→ Your assignment
Work out how many lines of the listing below mention the word "these", and give only that figure.

→ Information shown

= = = =

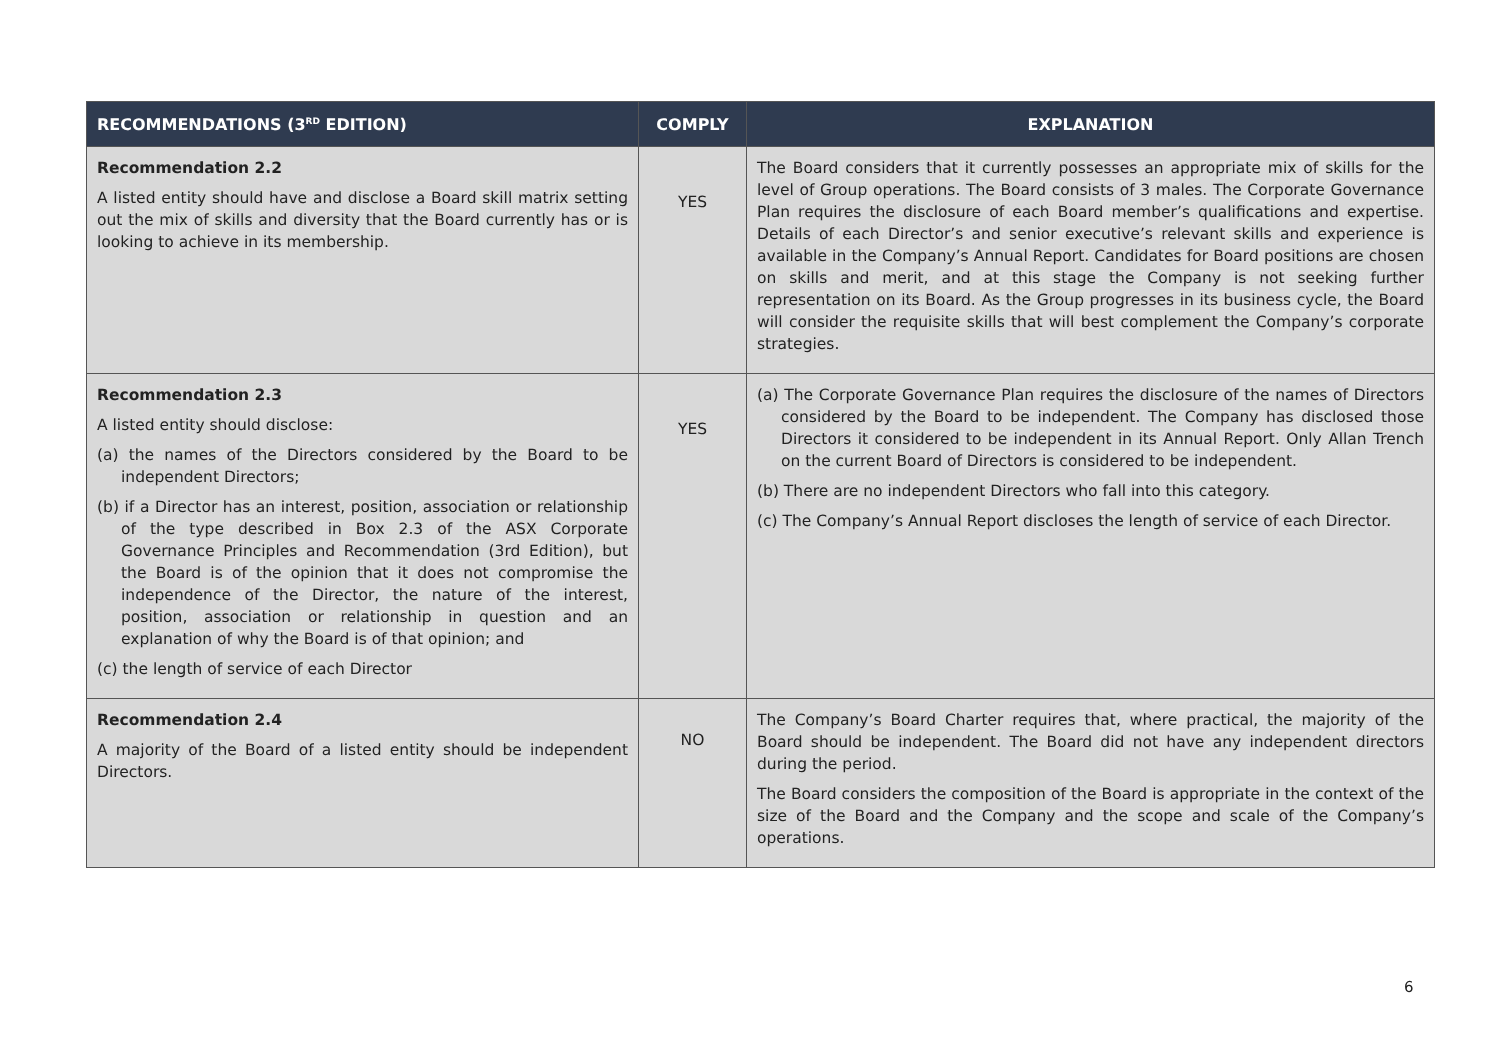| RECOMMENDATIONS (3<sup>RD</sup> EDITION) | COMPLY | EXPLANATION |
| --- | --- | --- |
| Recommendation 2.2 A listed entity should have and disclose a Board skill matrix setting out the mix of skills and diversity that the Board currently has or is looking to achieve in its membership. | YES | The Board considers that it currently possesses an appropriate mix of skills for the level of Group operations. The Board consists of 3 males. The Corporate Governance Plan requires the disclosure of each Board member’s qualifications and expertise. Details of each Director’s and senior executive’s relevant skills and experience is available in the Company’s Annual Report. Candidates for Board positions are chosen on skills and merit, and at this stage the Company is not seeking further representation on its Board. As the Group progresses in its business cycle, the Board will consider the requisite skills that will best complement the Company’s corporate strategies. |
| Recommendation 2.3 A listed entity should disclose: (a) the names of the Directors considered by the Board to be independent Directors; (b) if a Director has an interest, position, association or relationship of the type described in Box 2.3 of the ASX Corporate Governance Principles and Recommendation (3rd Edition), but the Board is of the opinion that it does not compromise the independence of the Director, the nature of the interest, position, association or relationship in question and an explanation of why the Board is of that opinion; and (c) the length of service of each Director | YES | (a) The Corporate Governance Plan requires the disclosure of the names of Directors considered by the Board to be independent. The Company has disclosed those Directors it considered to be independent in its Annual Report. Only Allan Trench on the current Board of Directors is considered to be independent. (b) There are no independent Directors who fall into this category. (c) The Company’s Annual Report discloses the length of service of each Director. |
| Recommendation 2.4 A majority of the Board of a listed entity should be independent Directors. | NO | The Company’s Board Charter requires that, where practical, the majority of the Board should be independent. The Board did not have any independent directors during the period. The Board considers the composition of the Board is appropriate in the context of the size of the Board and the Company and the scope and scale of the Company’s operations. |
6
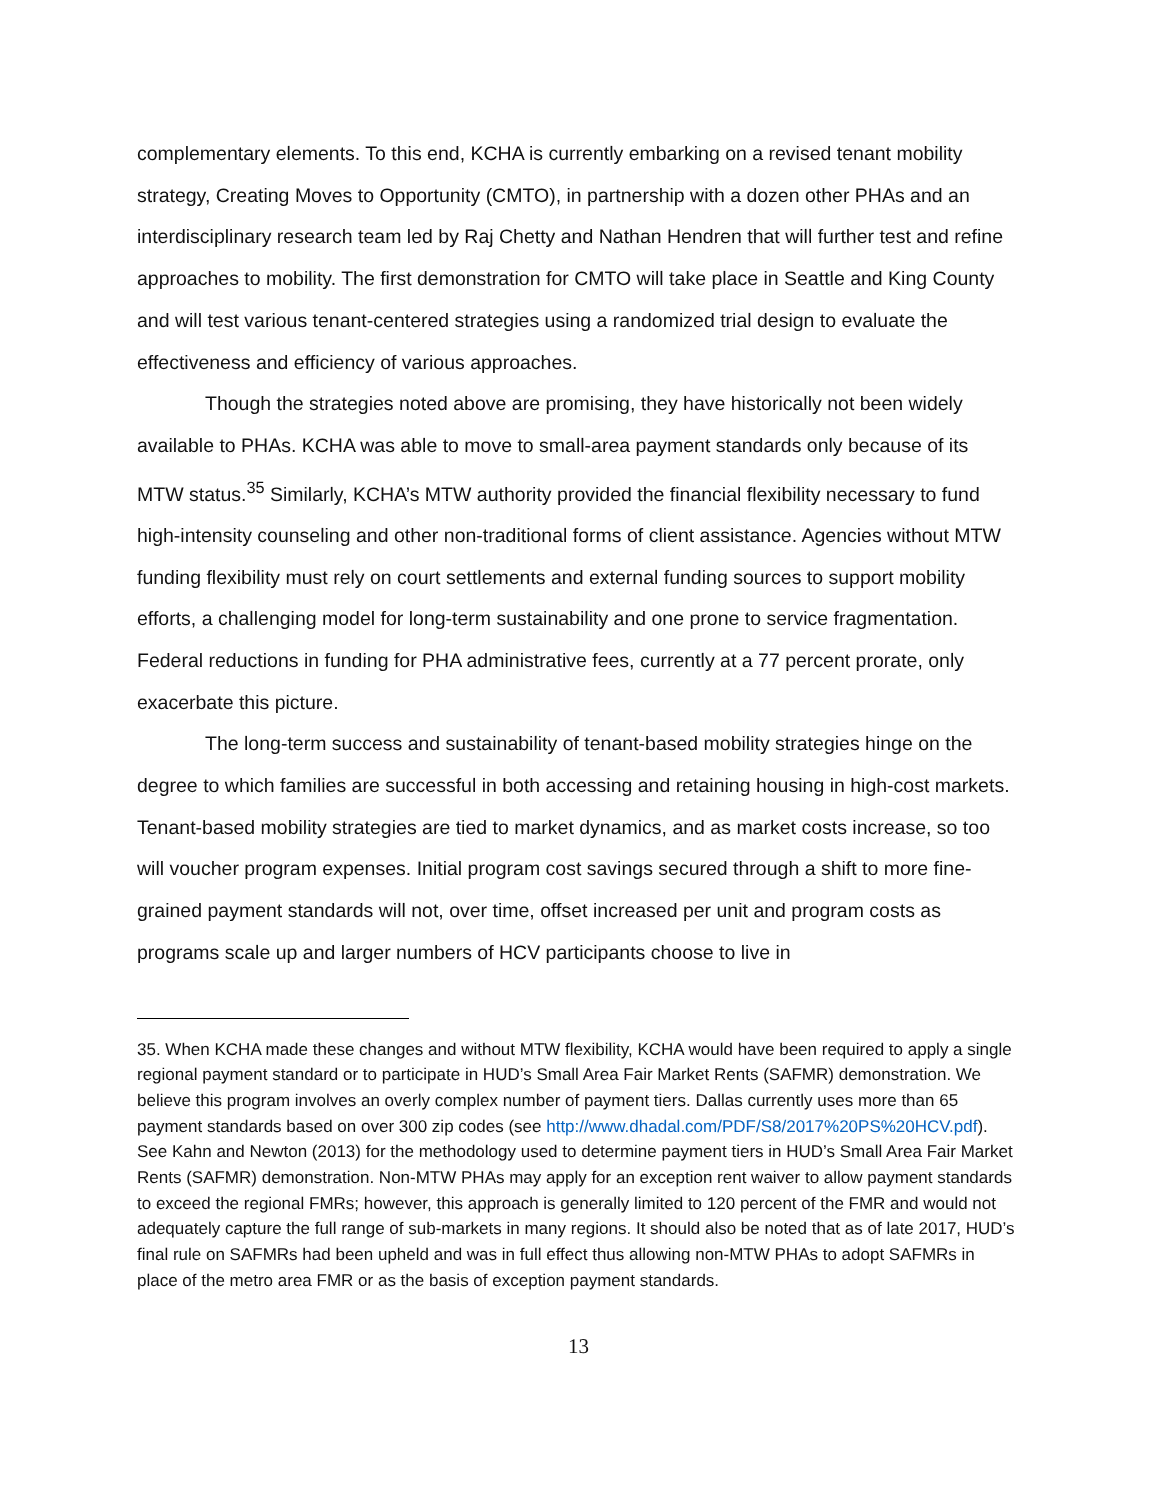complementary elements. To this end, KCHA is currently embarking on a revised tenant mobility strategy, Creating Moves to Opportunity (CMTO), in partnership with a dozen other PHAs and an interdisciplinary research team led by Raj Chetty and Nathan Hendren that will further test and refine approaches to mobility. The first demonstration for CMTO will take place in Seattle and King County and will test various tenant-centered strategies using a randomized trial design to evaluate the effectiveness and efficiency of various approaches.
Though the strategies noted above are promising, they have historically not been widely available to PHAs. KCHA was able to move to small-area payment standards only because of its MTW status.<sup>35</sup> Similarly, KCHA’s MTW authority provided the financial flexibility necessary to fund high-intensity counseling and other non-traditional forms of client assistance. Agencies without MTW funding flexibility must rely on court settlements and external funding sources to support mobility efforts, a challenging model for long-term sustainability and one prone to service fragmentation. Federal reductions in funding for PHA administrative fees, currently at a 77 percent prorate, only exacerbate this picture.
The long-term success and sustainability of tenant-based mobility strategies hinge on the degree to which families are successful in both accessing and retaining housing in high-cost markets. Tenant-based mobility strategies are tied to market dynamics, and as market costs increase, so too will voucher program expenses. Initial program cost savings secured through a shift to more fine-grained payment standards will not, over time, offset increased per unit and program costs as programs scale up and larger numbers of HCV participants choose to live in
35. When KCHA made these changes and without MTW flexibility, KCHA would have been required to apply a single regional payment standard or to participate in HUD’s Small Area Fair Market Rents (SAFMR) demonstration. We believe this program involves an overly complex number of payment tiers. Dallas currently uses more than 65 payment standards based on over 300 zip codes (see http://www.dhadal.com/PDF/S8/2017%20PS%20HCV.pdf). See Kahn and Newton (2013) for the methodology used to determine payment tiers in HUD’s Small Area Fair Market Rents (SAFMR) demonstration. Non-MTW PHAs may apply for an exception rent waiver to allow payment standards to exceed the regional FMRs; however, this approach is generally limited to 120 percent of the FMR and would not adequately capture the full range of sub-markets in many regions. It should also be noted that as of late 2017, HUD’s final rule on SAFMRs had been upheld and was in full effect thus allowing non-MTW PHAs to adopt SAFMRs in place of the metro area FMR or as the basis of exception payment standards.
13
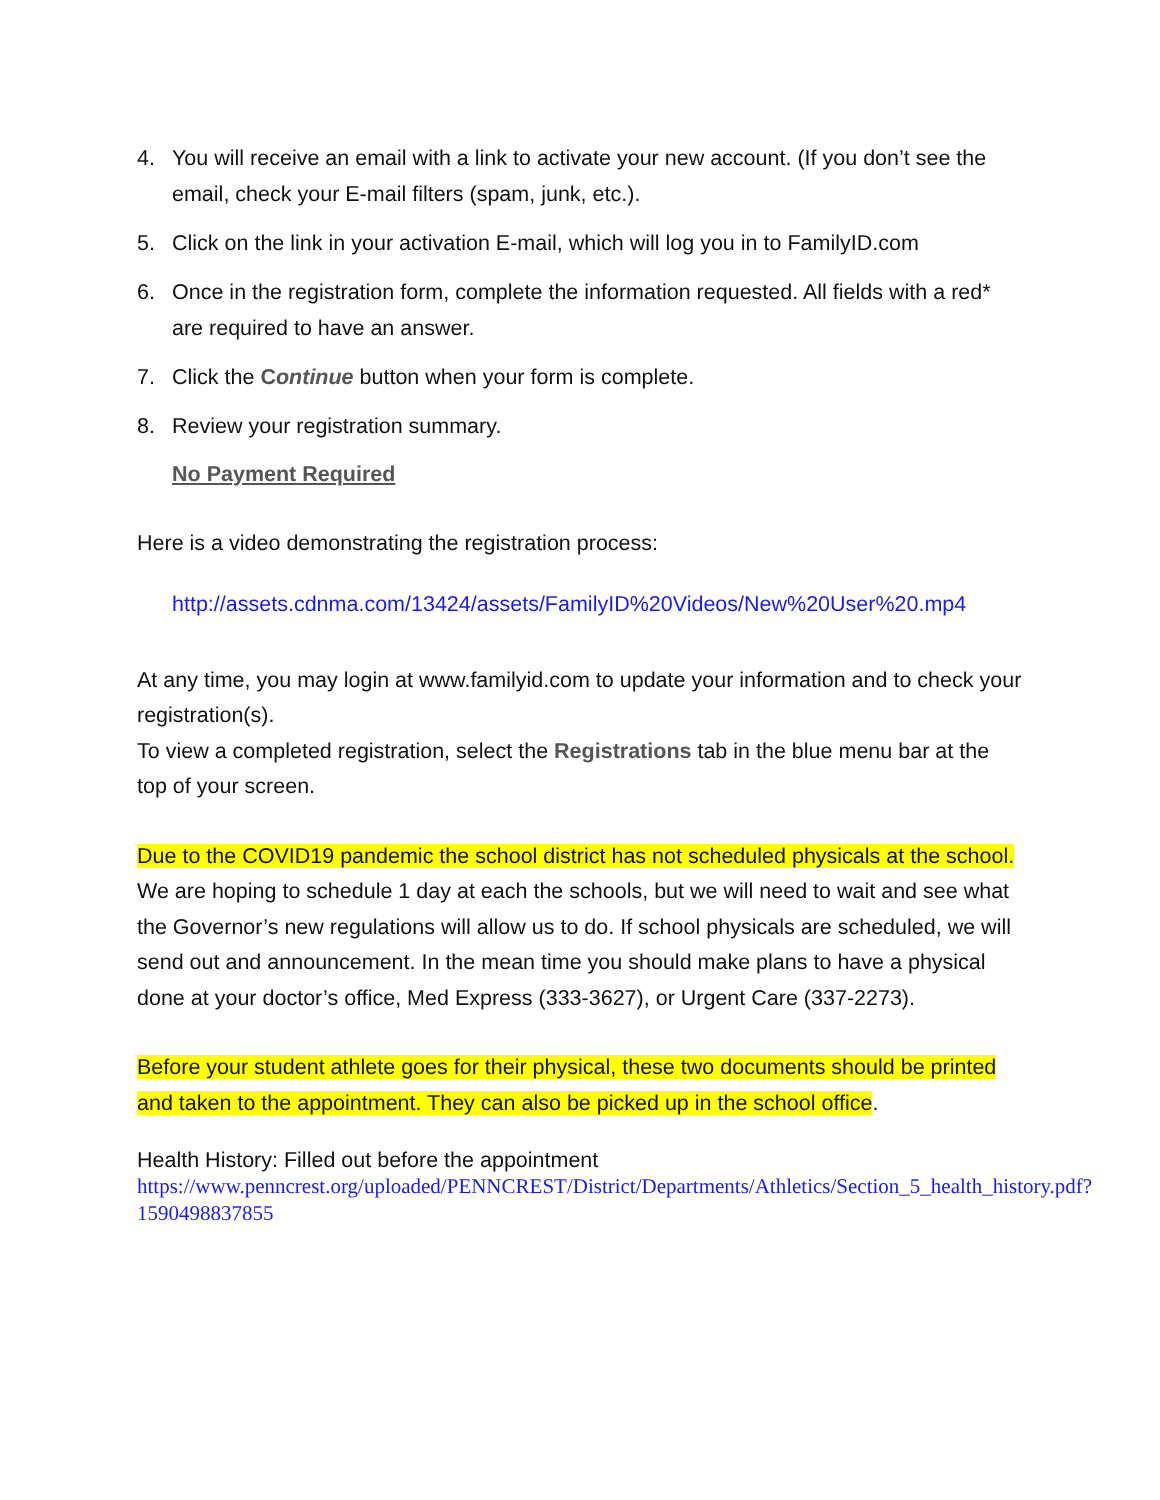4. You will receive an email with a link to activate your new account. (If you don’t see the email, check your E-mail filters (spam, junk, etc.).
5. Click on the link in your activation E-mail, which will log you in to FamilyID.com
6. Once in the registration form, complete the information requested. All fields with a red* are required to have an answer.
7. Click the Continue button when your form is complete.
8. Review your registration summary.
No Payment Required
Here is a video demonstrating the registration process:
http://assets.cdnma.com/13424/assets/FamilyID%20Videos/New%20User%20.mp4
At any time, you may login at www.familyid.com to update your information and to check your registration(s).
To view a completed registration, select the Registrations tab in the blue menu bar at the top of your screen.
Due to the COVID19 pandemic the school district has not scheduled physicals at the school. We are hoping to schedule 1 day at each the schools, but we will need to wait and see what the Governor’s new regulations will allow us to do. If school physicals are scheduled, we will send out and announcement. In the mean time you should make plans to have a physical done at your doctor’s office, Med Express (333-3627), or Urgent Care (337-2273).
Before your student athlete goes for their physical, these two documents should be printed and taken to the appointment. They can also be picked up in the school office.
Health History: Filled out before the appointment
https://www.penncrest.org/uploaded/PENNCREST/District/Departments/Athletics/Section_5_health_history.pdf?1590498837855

= = = =

→ Your solution
2